Dr. W. Edwards Deming
October 1900 - December 1993
William Edwards Deming was was an American engineer, statistician, professor, author, lecturer, and management consultant. He is considered to be the leading Quality Guru, Father of Quality.
One of his teachers was Walter Shewhart, who developed statistical process control and the “Shewhart Cycle” of constant improvement, PDSA (Plan, Do, Study, Act).
He is known to many mostly thanks to his work in Japan, where he brought his ideas for improving quality of processes and statistical process control. Many Japanese consider the adopting of his ideas responsible for Japan’s uncommon flourishing in the 50s and 60s on the previous century. However, most people think of him and his work in Japan chiefly in terms of statistics, which is very far from the truth. Most of his statistical work was focused on population census field, not quality.
Deming considered statistics a tool. A beautiful tool, which he loved and could use better than others, but merely a tool and not a target. All Deming’s principles are based on true improvement, correct and timely thinking, efficiency, management and leadership. Not one of his 14 principles mentions statistics. Still, he did, indeed, bring there the idea of using statistical tools in order to measure and improve processes, and his contribution to Japanese high quality reputation is considerable.
To honor him, the JUSE’s board of directors established the Deming Prize for quality. Later, Emperor Hirohito awarded Deming Japan’s highest honor, the Order of the Sacred Treasure, Second Class, which is extremely rare for Westerners.
The heart of his success, both in Japan and later on, when he opened his own company and was invited to dozens of countries all over the world to help with census and various statistical tasks, was due to him being a very sensitive man with an open heart and mind. He hasn’t pushed his ideas down people’s throats, and shared them without running the Japanese unique culture down or ignoring it. Thus he not only met with no resistance and his ideas were not only heard, but understood and immediately adopted. It must be noted, that the Japanese culture was ideally suited to both hear and adopt these ideas, for it is based on the same ideas of self-discipline, striving for improvement, responsibility and respect.
In contrast to the Japanese, the West has completely failed to understand and adopt Deming’s ideas. Only after Japan’s lightning success and its meteoric recovery after the devastating war, the Americans remembered to asked what has happened, began inviting him and tried to listen to him. However, the Western culture is different, and to this day progress is slow, and not entirely in the right direction. To this day most of his ideas are not implemented, and the focus is mainly on tools and statistics.
Selected quotes
One of the main effects of evaluation of performance is nourishment of short-term thinking and short-time performance.
Mere allocation of huge sums of money for quality will not bring quality.
If you can’t describe what you are doing as a process, you don’t know what you’re doing.
A bad system will beat a good person every time.
The result of long-term relationships is better and better quality and lower and lower costs.
It is not necessary to change.

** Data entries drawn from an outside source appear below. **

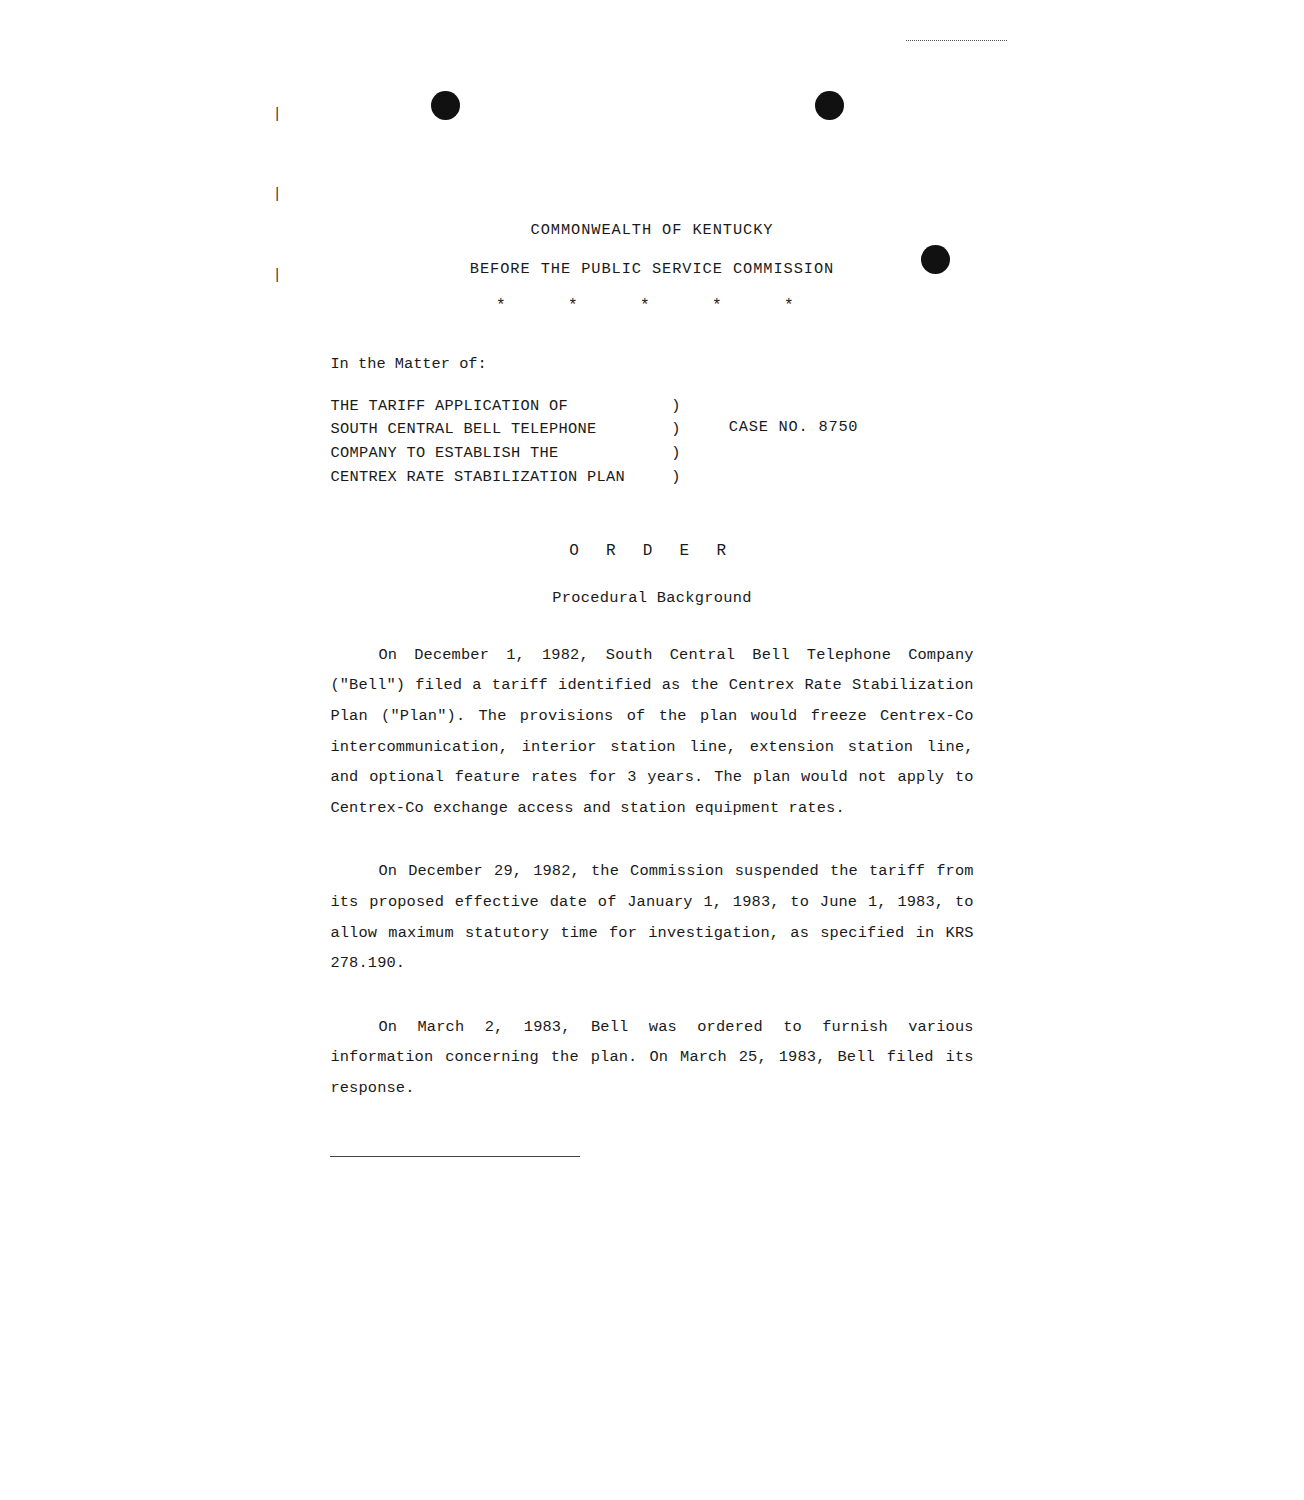|
|
|
COMMONWEALTH OF KENTUCKY
BEFORE THE PUBLIC SERVICE COMMISSION
* * * * *
In the Matter of:
THE TARIFF APPLICATION OF
SOUTH CENTRAL BELL TELEPHONE
COMPANY TO ESTABLISH THE
CENTREX RATE STABILIZATION PLAN
)
)
)
)
CASE NO. 8750
O R D E R
Procedural Background
On December 1, 1982, South Central Bell Telephone Company ("Bell") filed a tariff identified as the Centrex Rate Stabilization Plan ("Plan"). The provisions of the plan would freeze Centrex-Co intercommunication, interior station line, extension station line, and optional feature rates for 3 years. The plan would not apply to Centrex-Co exchange access and station equipment rates.
On December 29, 1982, the Commission suspended the tariff from its proposed effective date of January 1, 1983, to June 1, 1983, to allow maximum statutory time for investigation, as specified in KRS 278.190.
On March 2, 1983, Bell was ordered to furnish various information concerning the plan. On March 25, 1983, Bell filed its response.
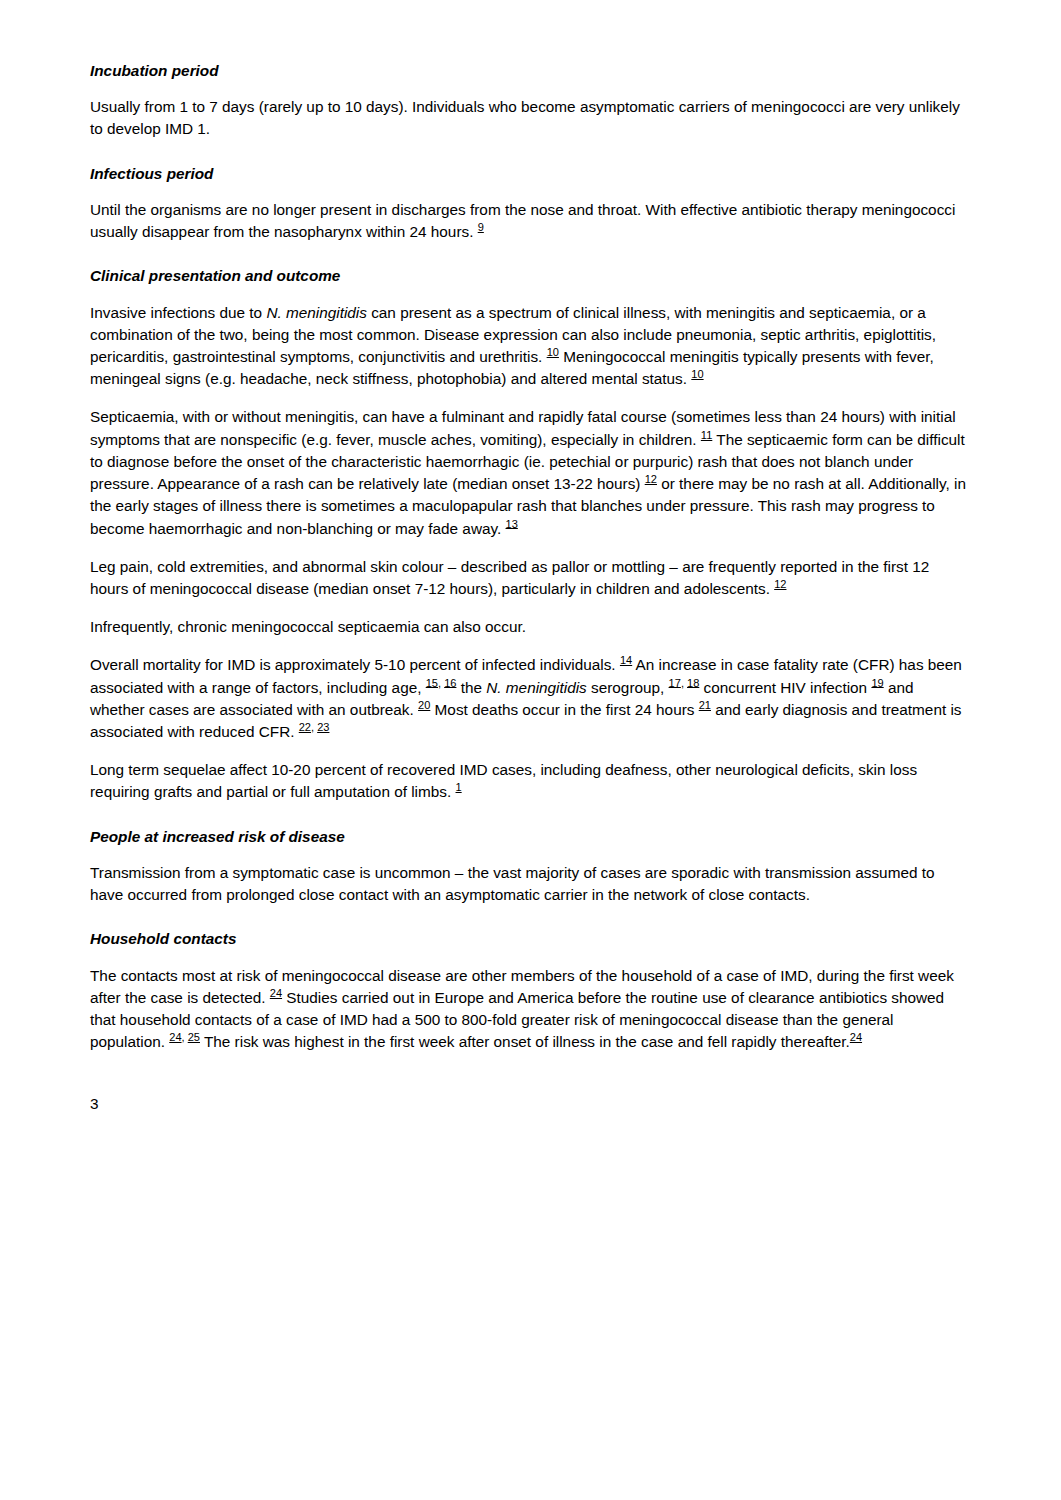Incubation period
Usually from 1 to 7 days (rarely up to 10 days). Individuals who become asymptomatic carriers of meningococci are very unlikely to develop IMD 1.
Infectious period
Until the organisms are no longer present in discharges from the nose and throat. With effective antibiotic therapy meningococci usually disappear from the nasopharynx within 24 hours. 9
Clinical presentation and outcome
Invasive infections due to N. meningitidis can present as a spectrum of clinical illness, with meningitis and septicaemia, or a combination of the two, being the most common. Disease expression can also include pneumonia, septic arthritis, epiglottitis, pericarditis, gastrointestinal symptoms, conjunctivitis and urethritis. 10 Meningococcal meningitis typically presents with fever, meningeal signs (e.g. headache, neck stiffness, photophobia) and altered mental status. 10
Septicaemia, with or without meningitis, can have a fulminant and rapidly fatal course (sometimes less than 24 hours) with initial symptoms that are nonspecific (e.g. fever, muscle aches, vomiting), especially in children. 11 The septicaemic form can be difficult to diagnose before the onset of the characteristic haemorrhagic (ie. petechial or purpuric) rash that does not blanch under pressure. Appearance of a rash can be relatively late (median onset 13-22 hours) 12 or there may be no rash at all. Additionally, in the early stages of illness there is sometimes a maculopapular rash that blanches under pressure. This rash may progress to become haemorrhagic and non-blanching or may fade away. 13
Leg pain, cold extremities, and abnormal skin colour – described as pallor or mottling – are frequently reported in the first 12 hours of meningococcal disease (median onset 7-12 hours), particularly in children and adolescents. 12
Infrequently, chronic meningococcal septicaemia can also occur.
Overall mortality for IMD is approximately 5-10 percent of infected individuals. 14 An increase in case fatality rate (CFR) has been associated with a range of factors, including age, 15, 16 the N. meningitidis serogroup, 17, 18 concurrent HIV infection 19 and whether cases are associated with an outbreak. 20 Most deaths occur in the first 24 hours 21 and early diagnosis and treatment is associated with reduced CFR. 22, 23
Long term sequelae affect 10-20 percent of recovered IMD cases, including deafness, other neurological deficits, skin loss requiring grafts and partial or full amputation of limbs. 1
People at increased risk of disease
Transmission from a symptomatic case is uncommon – the vast majority of cases are sporadic with transmission assumed to have occurred from prolonged close contact with an asymptomatic carrier in the network of close contacts.
Household contacts
The contacts most at risk of meningococcal disease are other members of the household of a case of IMD, during the first week after the case is detected. 24 Studies carried out in Europe and America before the routine use of clearance antibiotics showed that household contacts of a case of IMD had a 500 to 800-fold greater risk of meningococcal disease than the general population. 24, 25 The risk was highest in the first week after onset of illness in the case and fell rapidly thereafter.24
3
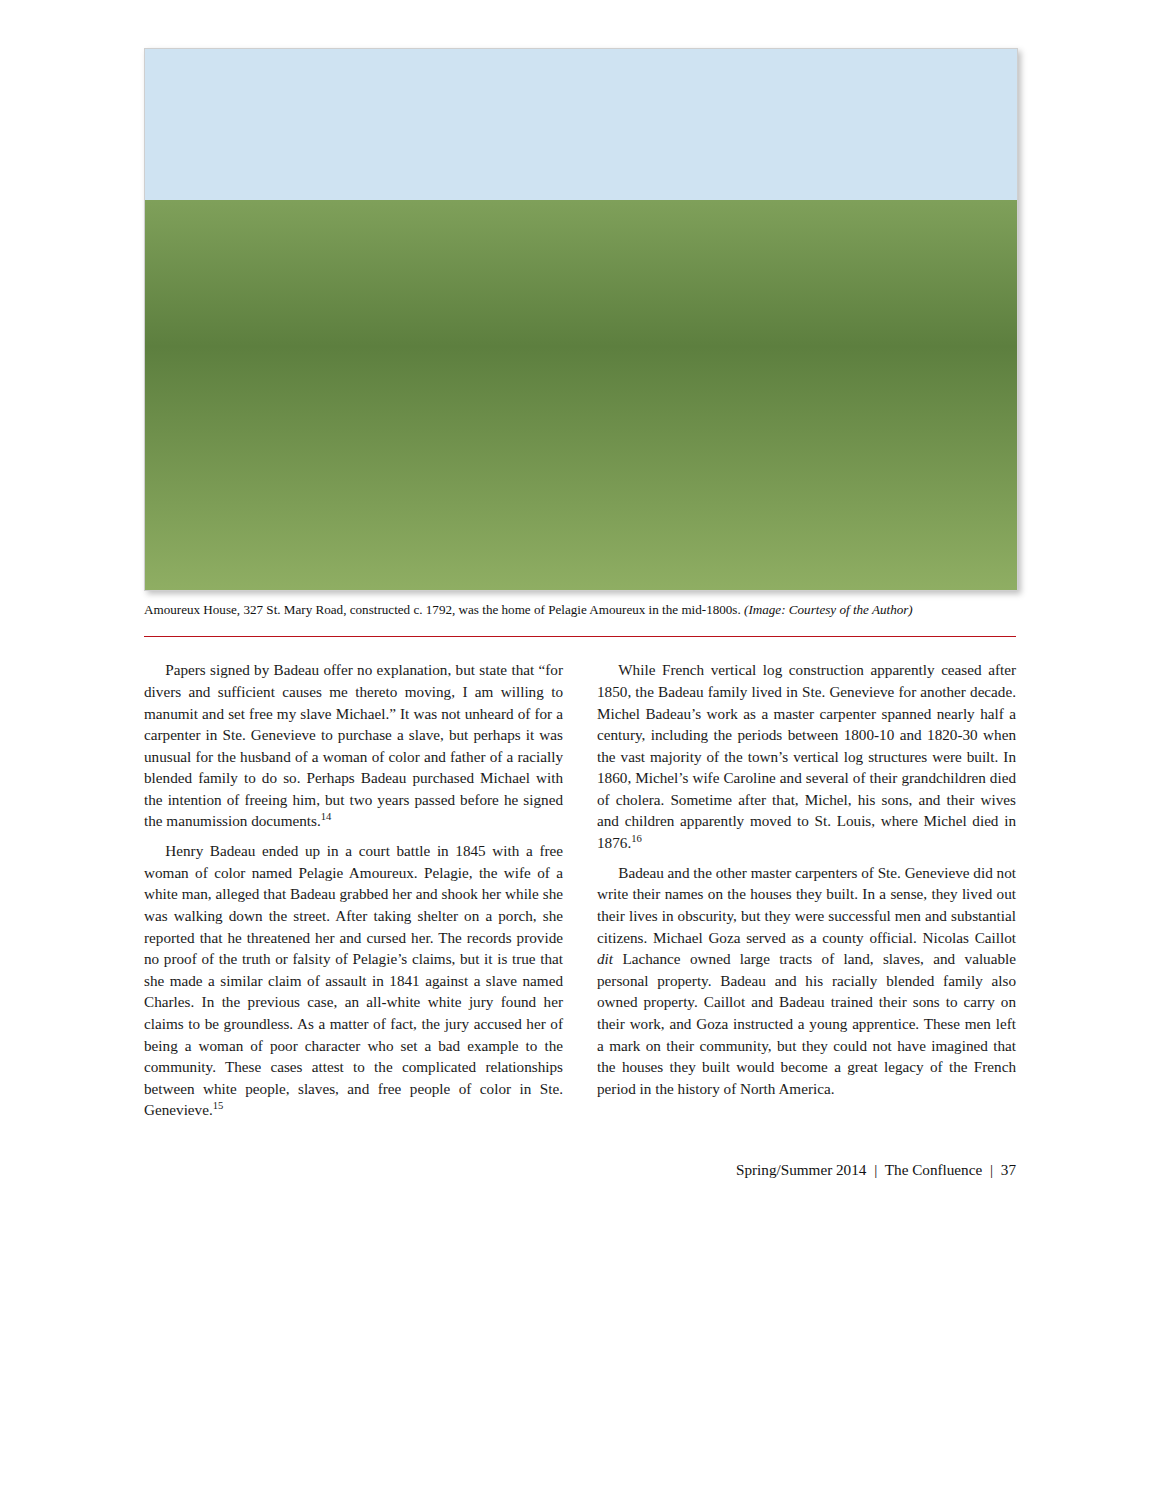Amoureux House, 327 St. Mary Road, constructed c. 1792, was the home of Pelagie Amoureux in the mid-1800s. (Image: Courtesy of the Author)
Papers signed by Badeau offer no explanation, but state that “for divers and sufficient causes me thereto moving, I am willing to manumit and set free my slave Michael.” It was not unheard of for a carpenter in Ste. Genevieve to purchase a slave, but perhaps it was unusual for the husband of a woman of color and father of a racially blended family to do so. Perhaps Badeau purchased Michael with the intention of freeing him, but two years passed before he signed the manumission documents.14
Henry Badeau ended up in a court battle in 1845 with a free woman of color named Pelagie Amoureux. Pelagie, the wife of a white man, alleged that Badeau grabbed her and shook her while she was walking down the street. After taking shelter on a porch, she reported that he threatened her and cursed her. The records provide no proof of the truth or falsity of Pelagie’s claims, but it is true that she made a similar claim of assault in 1841 against a slave named Charles. In the previous case, an all-white white jury found her claims to be groundless. As a matter of fact, the jury accused her of being a woman of poor character who set a bad example to the community. These cases attest to the complicated relationships between white people, slaves, and free people of color in Ste. Genevieve.15
While French vertical log construction apparently ceased after 1850, the Badeau family lived in Ste. Genevieve for another decade. Michel Badeau’s work as a master carpenter spanned nearly half a century, including the periods between 1800-10 and 1820-30 when the vast majority of the town’s vertical log structures were built. In 1860, Michel’s wife Caroline and several of their grandchildren died of cholera. Sometime after that, Michel, his sons, and their wives and children apparently moved to St. Louis, where Michel died in 1876.16
Badeau and the other master carpenters of Ste. Genevieve did not write their names on the houses they built. In a sense, they lived out their lives in obscurity, but they were successful men and substantial citizens. Michael Goza served as a county official. Nicolas Caillot dit Lachance owned large tracts of land, slaves, and valuable personal property. Badeau and his racially blended family also owned property. Caillot and Badeau trained their sons to carry on their work, and Goza instructed a young apprentice. These men left a mark on their community, but they could not have imagined that the houses they built would become a great legacy of the French period in the history of North America.
Spring/Summer 2014 | The Confluence | 37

Survival is not mandatory.
Quality is everyone’s responsibility.
Quality is pride of workmanship.
If you don’t understand how to run an efficient operation, new machinery will just give you new problems of operation and maintenance. The sure way to increase productivity is to better administrate man and machine.
Profit in business comes from repeat customers, customers that boast about your project or service, and that bring friends with them.
Customer expectations? Nonsense. No customer ever asked for the electric light, the pneumatic tire, the VCR, or the CD. All customer expectations are only what you and your competitor have led him to expect. He knows nothing else.
People with targets and jobs dependent upon meeting them will probably meet the targets – even if they have to destroy the enterprise to do it.
No one knows the cost of a defective product – don’t tell me you do. You know the cost of replacing it, but not the cost of a dissatisfied customer.
The prevailing – and foolish – attitude is that a good manager can be a good manager anywhere, with no special knowledge of the production process he’s managing. A man with a financial background may know nothing about manufacturing shoes or cars, but he’s put in charge anyway.
I am forever learning and changing.
Innovation comes from the producer – not from the customer.
My mother was my biggest role model. She taught me to hate waste. We never wasted anything.
Export anything to a friendly country except American management.
Any manager can do well in an expanding market.
Research shows that the climate of an organization influences an individual’s contribution far more than the individual himself.
The big problems are where people don’t realize they have one in the first place.
The emphasis should be on why we do a job.
Eliminate numerical quotas, including Management by Objectives.
If you do not know how to ask the right question, you discover nothing.
All anyone asks for is a chance to work with pride.
The average American worker has 50 interruptions a day, of which 70% have nothing to do with work.
Whenever there is fear, you will get wrong figures.
Declining productivity and quality means your unit production costs stay high but you don’t have as much to sell. Your workers don’t want to be paid less, so to maintain profits, you increase your prices. That’s inflation.
The prevailing system of management has crushed fun out of the workplace.
People don’t like to make mistakes.
American management thinks that they can just copy from Japan. But they don’t know what to copy.
In Japan, a company worker’s position is secure. He is retrained for another job if his present job is eliminated by productivity improvement.